» **PROBLEM STATEMENT**
How do the lines below between the ones holding "- Refactoring bulk_processor, pass" and "- Don't call payload func for delete action", inclusive, read? Give them again exactly, with no other lines.

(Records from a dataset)
────────
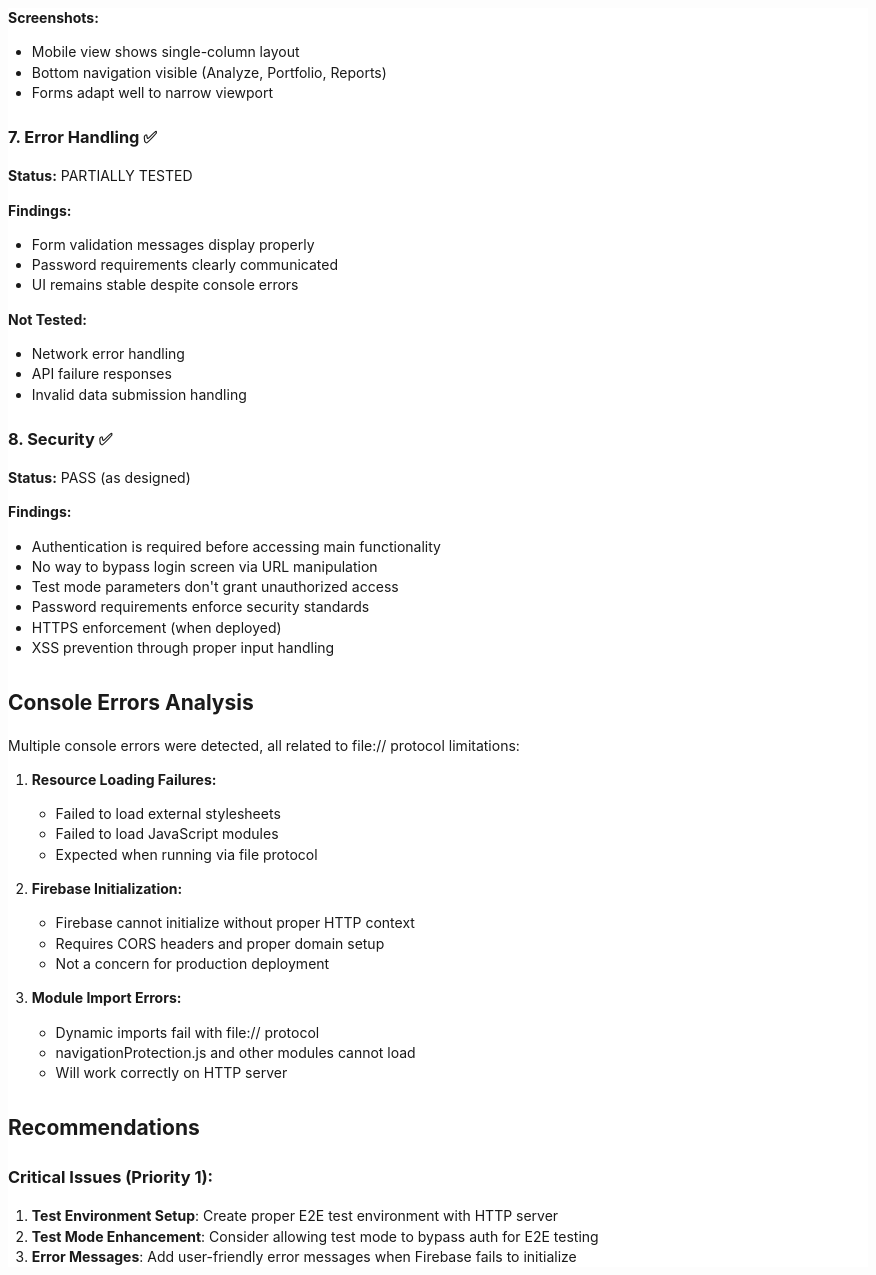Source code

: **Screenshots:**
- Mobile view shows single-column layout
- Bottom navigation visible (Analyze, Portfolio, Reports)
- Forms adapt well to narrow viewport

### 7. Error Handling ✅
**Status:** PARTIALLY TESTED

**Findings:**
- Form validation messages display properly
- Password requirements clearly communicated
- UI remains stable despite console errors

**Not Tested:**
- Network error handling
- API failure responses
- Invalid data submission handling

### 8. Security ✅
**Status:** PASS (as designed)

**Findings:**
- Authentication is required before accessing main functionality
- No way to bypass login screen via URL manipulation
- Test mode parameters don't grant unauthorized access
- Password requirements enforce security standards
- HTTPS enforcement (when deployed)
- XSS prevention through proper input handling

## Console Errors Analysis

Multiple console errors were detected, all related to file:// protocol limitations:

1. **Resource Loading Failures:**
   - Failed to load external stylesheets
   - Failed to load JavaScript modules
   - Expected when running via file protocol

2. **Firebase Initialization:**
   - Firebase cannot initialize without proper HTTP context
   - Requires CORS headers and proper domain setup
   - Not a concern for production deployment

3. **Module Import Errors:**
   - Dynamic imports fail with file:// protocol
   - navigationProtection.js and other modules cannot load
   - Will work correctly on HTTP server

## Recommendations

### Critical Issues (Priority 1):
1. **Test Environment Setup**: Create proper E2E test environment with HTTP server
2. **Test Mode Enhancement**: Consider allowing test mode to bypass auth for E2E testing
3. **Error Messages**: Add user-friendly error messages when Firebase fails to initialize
────────
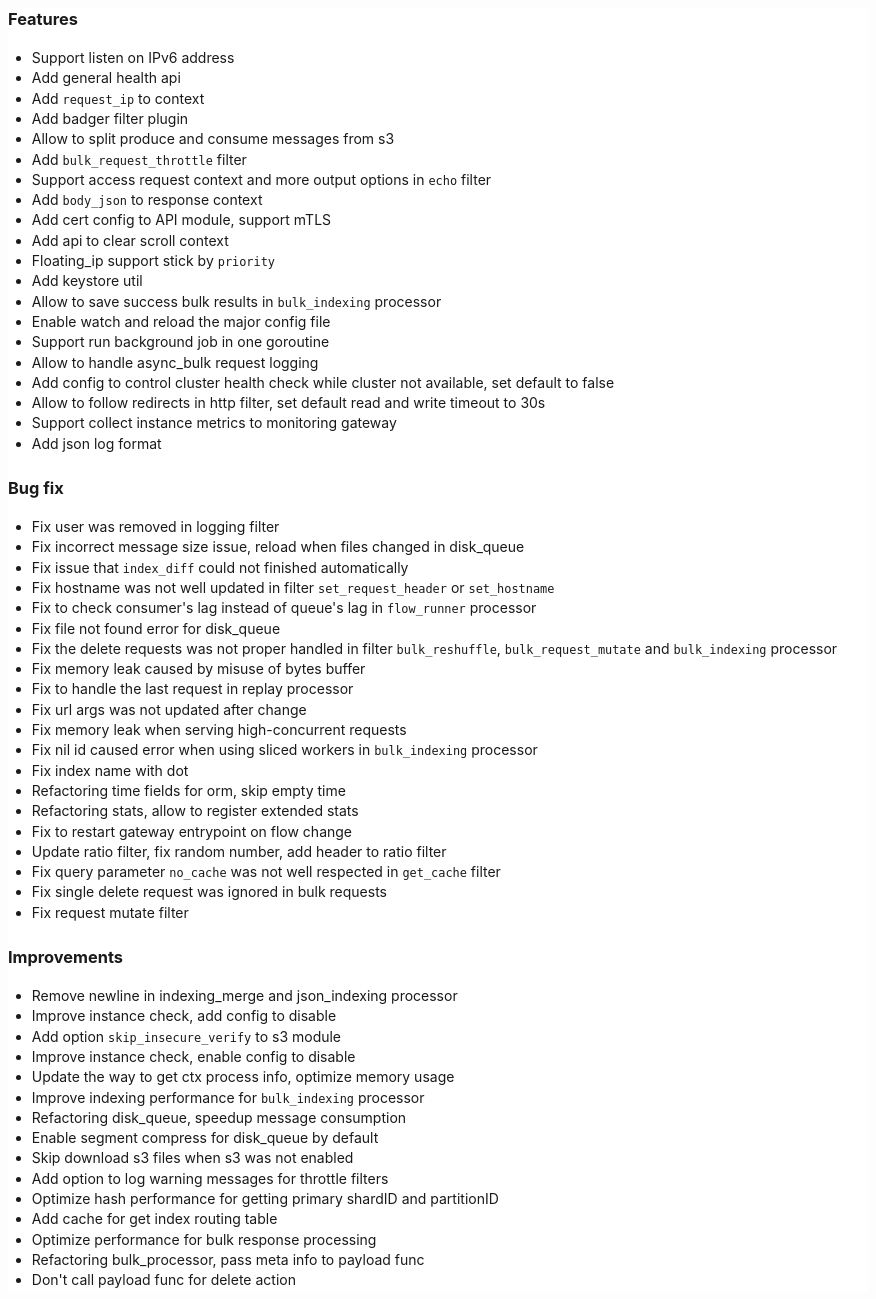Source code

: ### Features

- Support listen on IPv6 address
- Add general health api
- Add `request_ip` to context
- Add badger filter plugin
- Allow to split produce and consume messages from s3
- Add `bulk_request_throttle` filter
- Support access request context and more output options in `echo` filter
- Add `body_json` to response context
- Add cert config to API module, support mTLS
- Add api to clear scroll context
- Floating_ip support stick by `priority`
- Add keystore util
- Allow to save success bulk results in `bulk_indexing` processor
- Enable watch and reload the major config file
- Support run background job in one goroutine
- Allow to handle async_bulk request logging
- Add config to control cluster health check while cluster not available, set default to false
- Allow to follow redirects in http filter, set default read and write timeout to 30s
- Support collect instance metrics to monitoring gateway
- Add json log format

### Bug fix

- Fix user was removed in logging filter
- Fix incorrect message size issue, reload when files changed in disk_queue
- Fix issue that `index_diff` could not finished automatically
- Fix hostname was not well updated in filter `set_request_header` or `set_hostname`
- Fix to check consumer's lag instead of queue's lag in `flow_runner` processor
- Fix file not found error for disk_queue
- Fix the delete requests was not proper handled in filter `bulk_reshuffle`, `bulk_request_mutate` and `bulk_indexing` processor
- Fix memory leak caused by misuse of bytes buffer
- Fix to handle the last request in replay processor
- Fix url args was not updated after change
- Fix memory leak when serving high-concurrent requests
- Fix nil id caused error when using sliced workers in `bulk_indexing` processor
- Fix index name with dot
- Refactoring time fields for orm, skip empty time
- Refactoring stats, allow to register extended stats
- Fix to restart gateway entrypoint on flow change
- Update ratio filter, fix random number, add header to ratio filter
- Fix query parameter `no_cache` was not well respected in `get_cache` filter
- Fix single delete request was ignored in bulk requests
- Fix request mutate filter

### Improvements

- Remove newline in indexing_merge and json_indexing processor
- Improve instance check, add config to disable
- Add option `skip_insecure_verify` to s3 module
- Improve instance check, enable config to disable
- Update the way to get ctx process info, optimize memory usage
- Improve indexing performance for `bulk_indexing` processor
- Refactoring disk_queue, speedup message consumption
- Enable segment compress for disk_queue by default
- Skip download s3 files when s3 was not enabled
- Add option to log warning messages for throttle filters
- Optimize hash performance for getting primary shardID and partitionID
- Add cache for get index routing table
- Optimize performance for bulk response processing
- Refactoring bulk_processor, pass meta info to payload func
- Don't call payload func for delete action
────────
» **SOLUTION TO THE EXERCISE**
- Refactoring bulk_processor, pass meta info to payload func
- Don't call payload func for delete action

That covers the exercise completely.